Ruidong Zhang, a PhD student in information science, is the lead author of EchoSpeech: Continuous Silent Speech Recognition in Minimally Unobtrusive Eyewear Using Acoustic Sensing and Human Factors in Computing Systems. The Computing Machinery Conference (CHI) will be held this month in Hamburg, Germany.

“For people who can’t produce sounds, this silent-speech technology could be a great input to a speech synthesizer. It could bring the voice back to the patient,” Zhang said. It talks about potential applications with further development.

EchoSpeech, in its current form, can be used to communicate with other users via smartphones in places where conversation is inconvenient or inappropriate, such as noisy restaurants or quiet libraries. Silent speech interfaces can also be used with design software such as CAD in combination with a stylus. No keyboard and mouse required.

Equipped with a microphone and speaker pair smaller than a pencil eraser, the EchoSpeech glasses become a wearable, AI-powered sonar system that sends and receives sound waves across the face and senses mouth movements. A deep learning algorithm then analyzes these echo profiles in real time. Accuracy is about 95%.

Cheng Zhang, Assistant Professor of Information Science and Director of Cornell University’s Smart Computer Interfaces for Future Interactions (SciFi) Lab, said:

“We are very excited about this system,” he said. real world. ”

Most techniques for silent speech recognition are limited to a pre-determined selection set of commands and require the user to face or wear the camera, which is neither practical nor feasible. No, says Cheng Zhang.
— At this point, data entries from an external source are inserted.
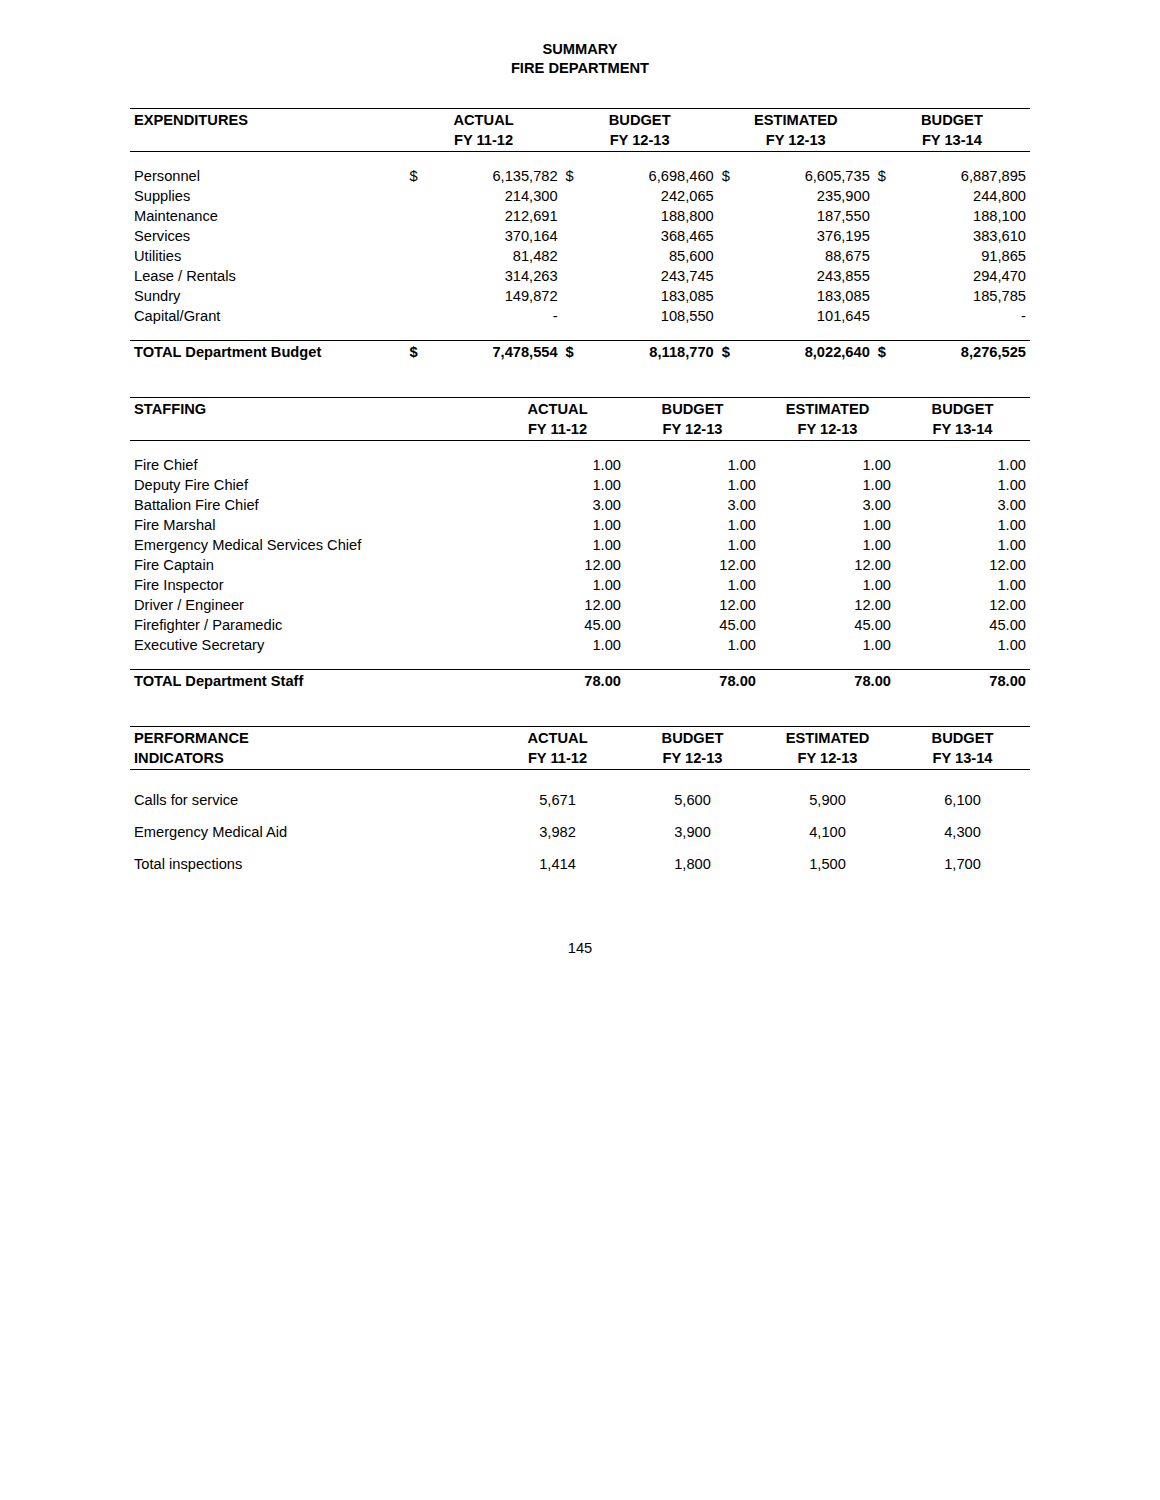SUMMARY
FIRE DEPARTMENT
| EXPENDITURES | ACTUAL | BUDGET | ESTIMATED | BUDGET |
| --- | --- | --- | --- | --- |
| | FY 11-12 | FY 12-13 | FY 12-13 | FY 13-14 |
| Personnel | $ | 6,135,782 | $ | 6,698,460 | $ | 6,605,735 | $ | 6,887,895 |
| Supplies | | 214,300 | | 242,065 | | 235,900 | | 244,800 |
| Maintenance | | 212,691 | | 188,800 | | 187,550 | | 188,100 |
| Services | | 370,164 | | 368,465 | | 376,195 | | 383,610 |
| Utilities | | 81,482 | | 85,600 | | 88,675 | | 91,865 |
| Lease / Rentals | | 314,263 | | 243,745 | | 243,855 | | 294,470 |
| Sundry | | 149,872 | | 183,085 | | 183,085 | | 185,785 |
| Capital/Grant | | - | | 108,550 | | 101,645 | | - |
| TOTAL Department Budget | $ | 7,478,554 | $ | 8,118,770 | $ | 8,022,640 | $ | 8,276,525 |
| STAFFING | ACTUAL | BUDGET | ESTIMATED | BUDGET |
| --- | --- | --- | --- | --- |
| | FY 11-12 | FY 12-13 | FY 12-13 | FY 13-14 |
| Fire Chief | 1.00 | 1.00 | 1.00 | 1.00 |
| Deputy Fire Chief | 1.00 | 1.00 | 1.00 | 1.00 |
| Battalion Fire Chief | 3.00 | 3.00 | 3.00 | 3.00 |
| Fire Marshal | 1.00 | 1.00 | 1.00 | 1.00 |
| Emergency Medical Services Chief | 1.00 | 1.00 | 1.00 | 1.00 |
| Fire Captain | 12.00 | 12.00 | 12.00 | 12.00 |
| Fire Inspector | 1.00 | 1.00 | 1.00 | 1.00 |
| Driver / Engineer | 12.00 | 12.00 | 12.00 | 12.00 |
| Firefighter / Paramedic | 45.00 | 45.00 | 45.00 | 45.00 |
| Executive Secretary | 1.00 | 1.00 | 1.00 | 1.00 |
| TOTAL Department Staff | 78.00 | 78.00 | 78.00 | 78.00 |
| PERFORMANCE | ACTUAL | BUDGET | ESTIMATED | BUDGET |
| --- | --- | --- | --- | --- |
| INDICATORS | FY 11-12 | FY 12-13 | FY 12-13 | FY 13-14 |
| Calls for service | 5,671 | 5,600 | 5,900 | 6,100 |
| Emergency Medical Aid | 3,982 | 3,900 | 4,100 | 4,300 |
| Total inspections | 1,414 | 1,800 | 1,500 | 1,700 |
145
He also said his wearable camera poses significant privacy concerns for both users and those with whom they interact.

Acoustic sensing technologies such as EchoSpeech eliminate the need for wearable video cameras. And because audio data is much smaller than image and video data, it requires less bandwidth to process and can be relayed to smartphones in real time via Bluetooth, says computer science professor François Guimbretière. .

“And because the data is processed locally on your smartphone rather than being uploaded to the cloud, privacy-sensitive information is never under your control,” he said.